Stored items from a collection
━━━━━━━━
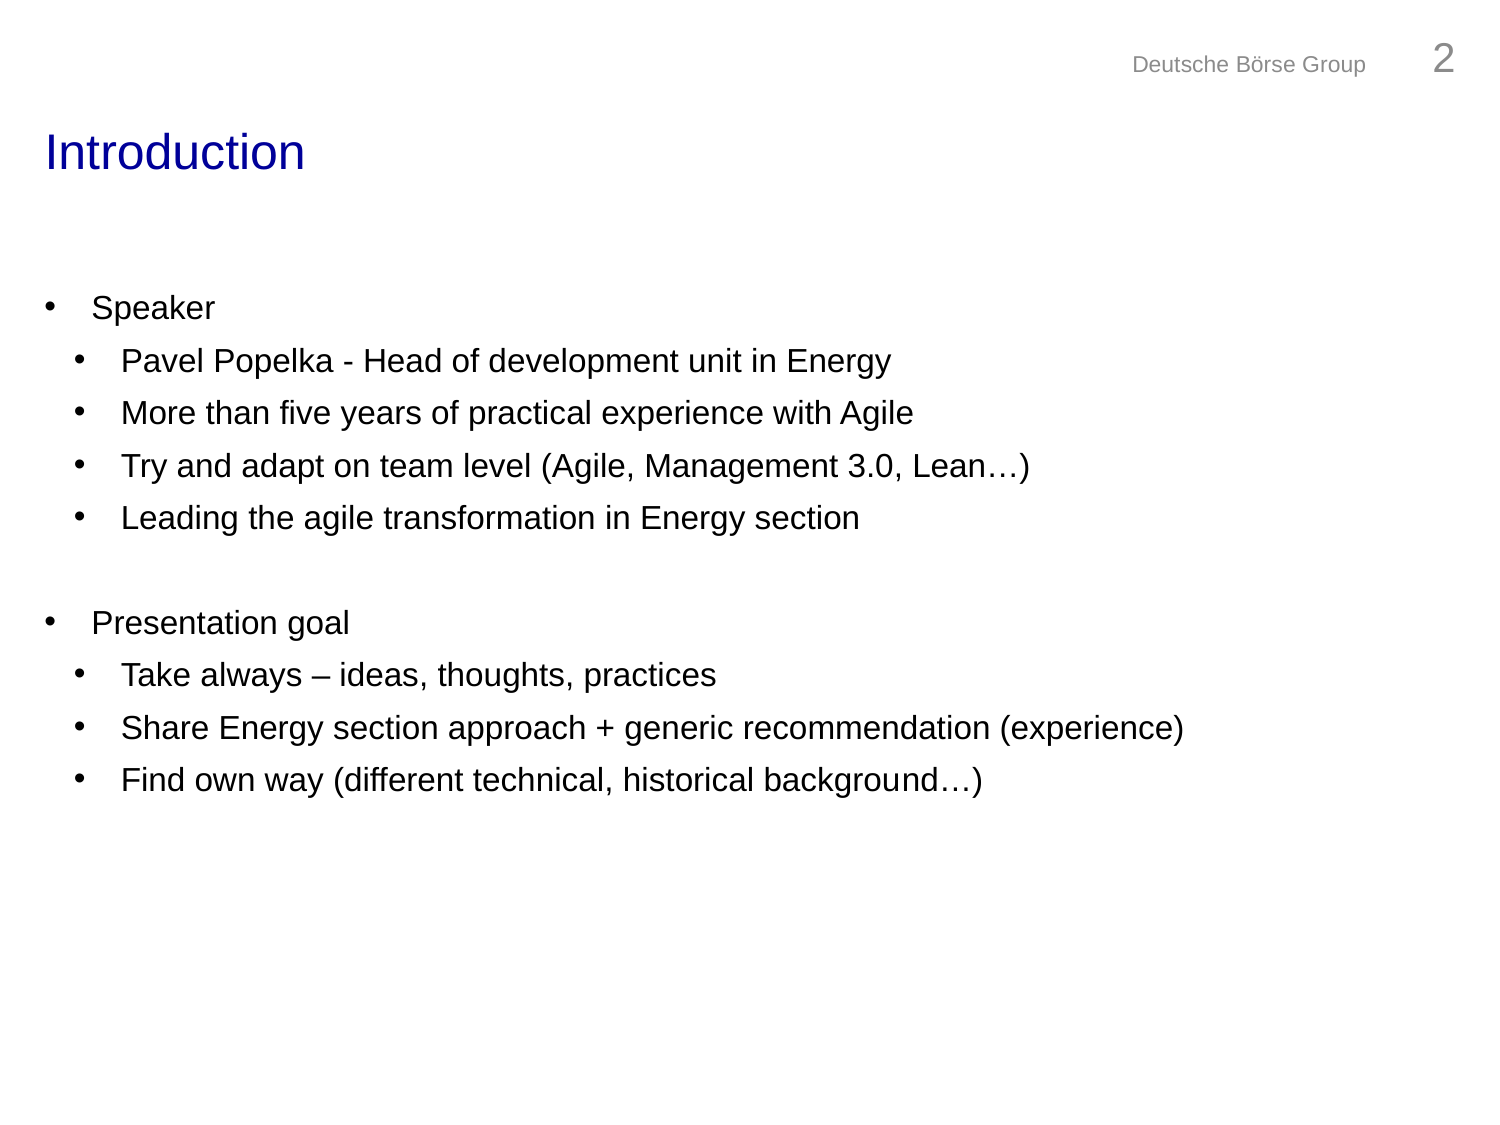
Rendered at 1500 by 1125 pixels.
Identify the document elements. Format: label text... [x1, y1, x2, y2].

title Introduction [29, 112, 1471, 262]
slide_number Deutsche Börse Group 1 [1057, 25, 1471, 86]
list Speaker Pavel Popelka - Head of development unit in Energy More than five years of practical experience with Agile Try and adapt on team level (Agile, Management 3.0, Lean…) Leading the agile transformation in Energy section Presentation goal Take always – ideas, thoughts, practices Share Energy section approach + generic recommendation (experience) Find own way (different technical, historical background…) [29, 278, 1471, 1022]
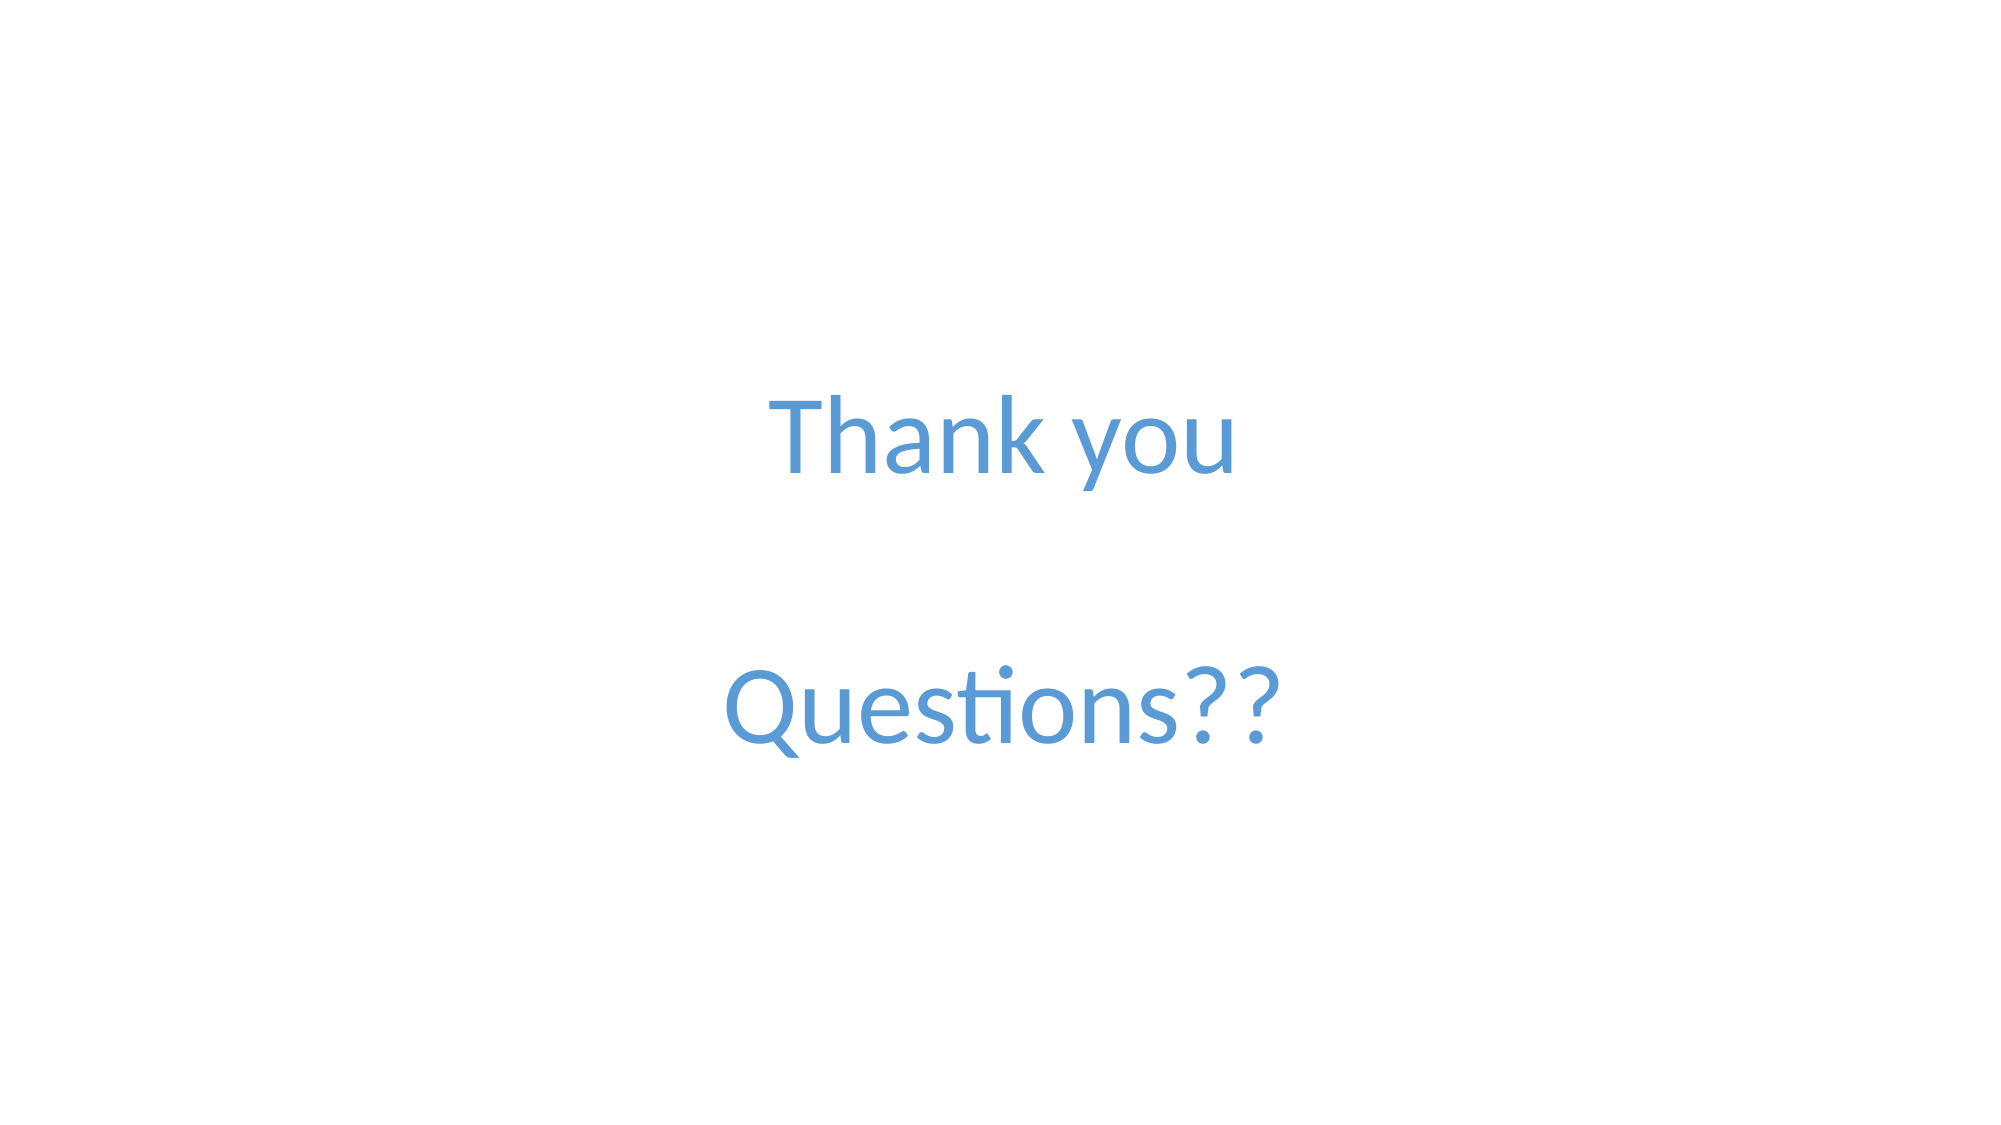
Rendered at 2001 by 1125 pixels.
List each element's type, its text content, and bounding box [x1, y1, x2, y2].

text_box Thank you Questions?? [707, 353, 1301, 774]
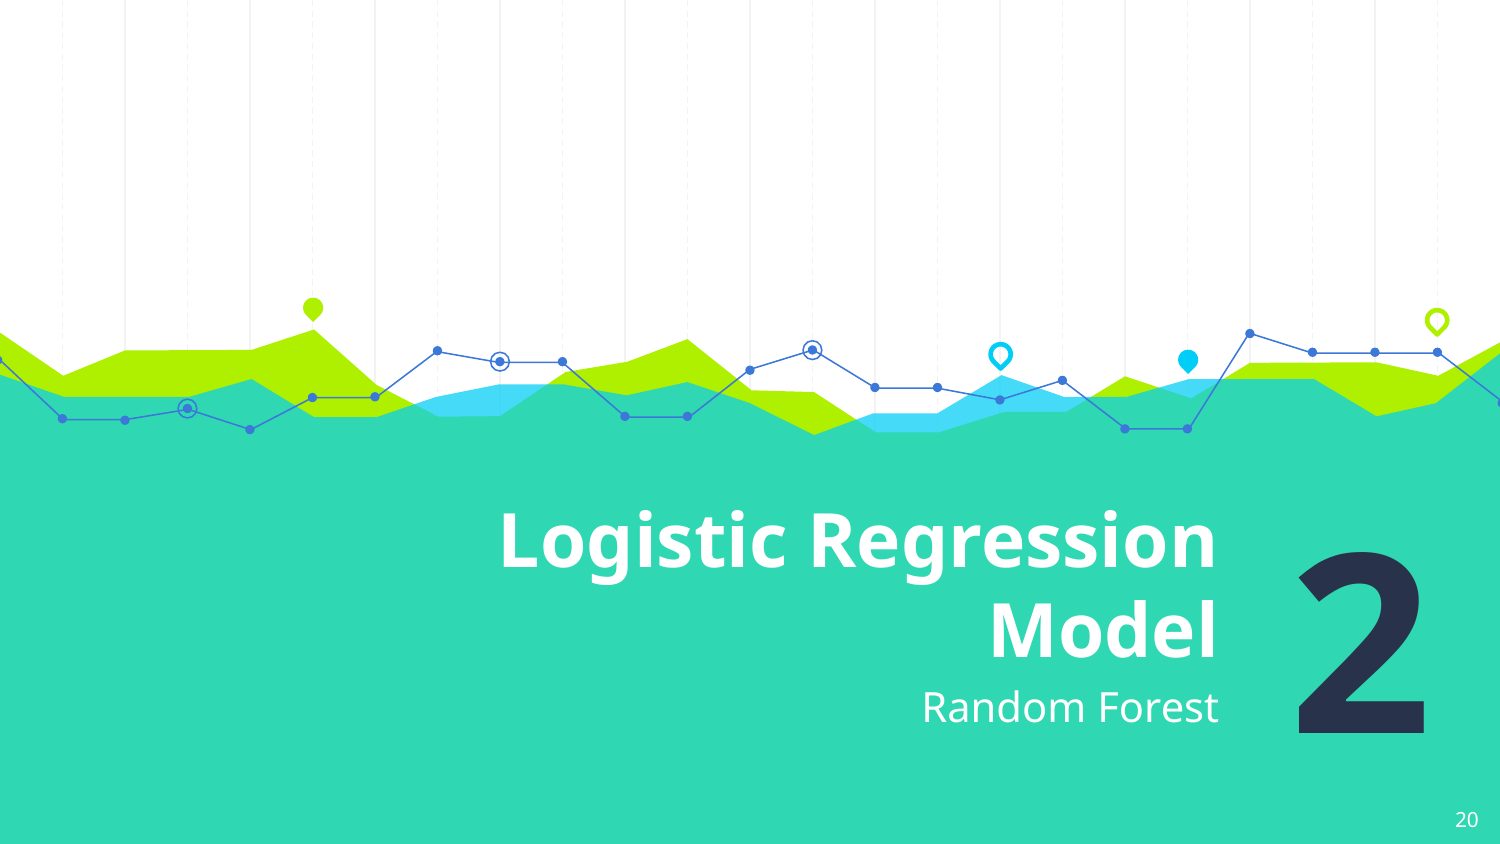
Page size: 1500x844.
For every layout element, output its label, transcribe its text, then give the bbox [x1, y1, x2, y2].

slide_number 20 [1403, 791, 1494, 844]
subtitle Random Forest [378, 665, 1216, 795]
title Logistic Regression Model [378, 497, 1235, 665]
text_box 2 [1216, 600, 1500, 799]
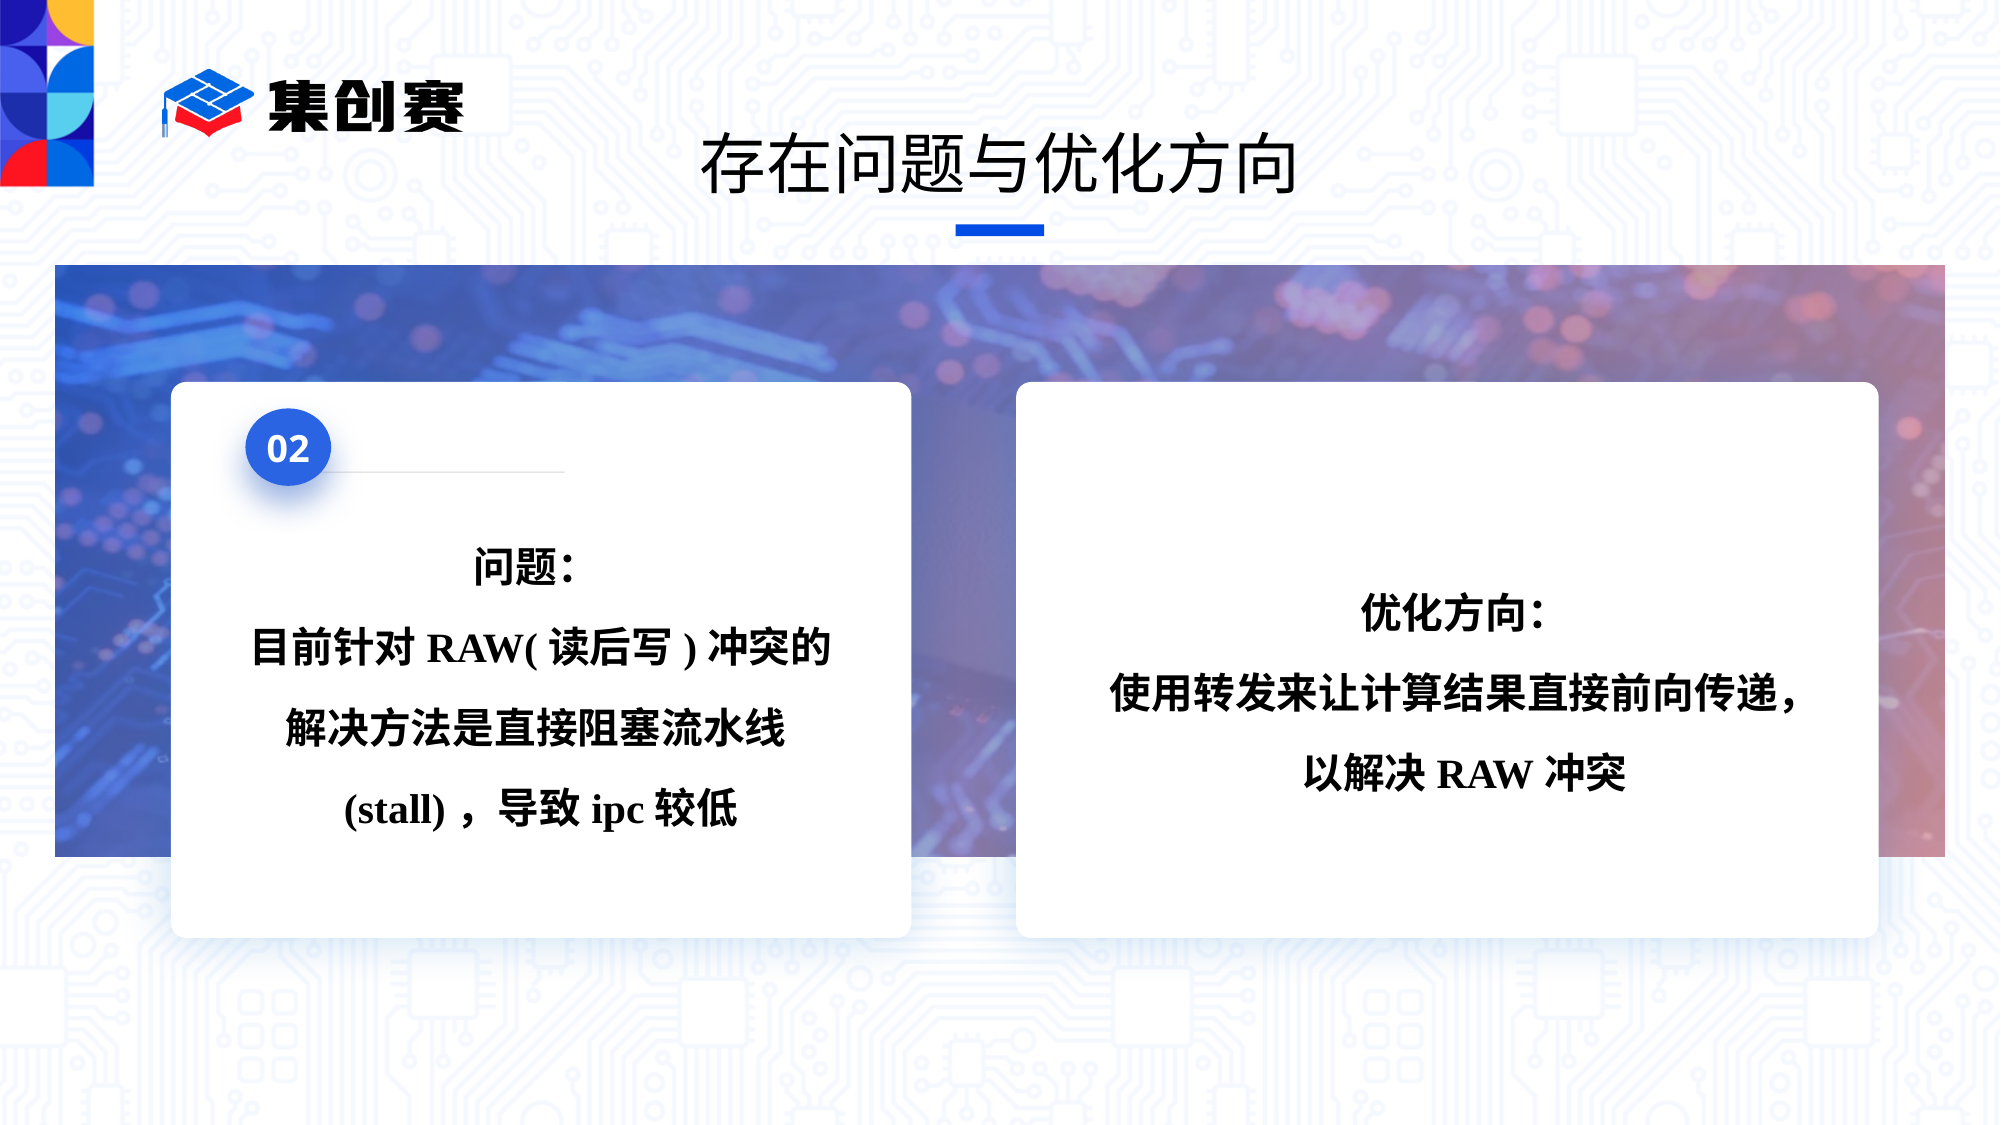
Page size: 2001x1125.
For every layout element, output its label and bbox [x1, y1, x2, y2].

text_box [1015, 381, 1906, 939]
picture [0, 0, 2001, 1125]
text_box [170, 381, 912, 939]
text_box [955, 223, 1045, 237]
━━━━━━━━
Where a line in the entries holds "size", copy that line.

Solved problem
Page size: 1500x844.
Page size: 2001x1125.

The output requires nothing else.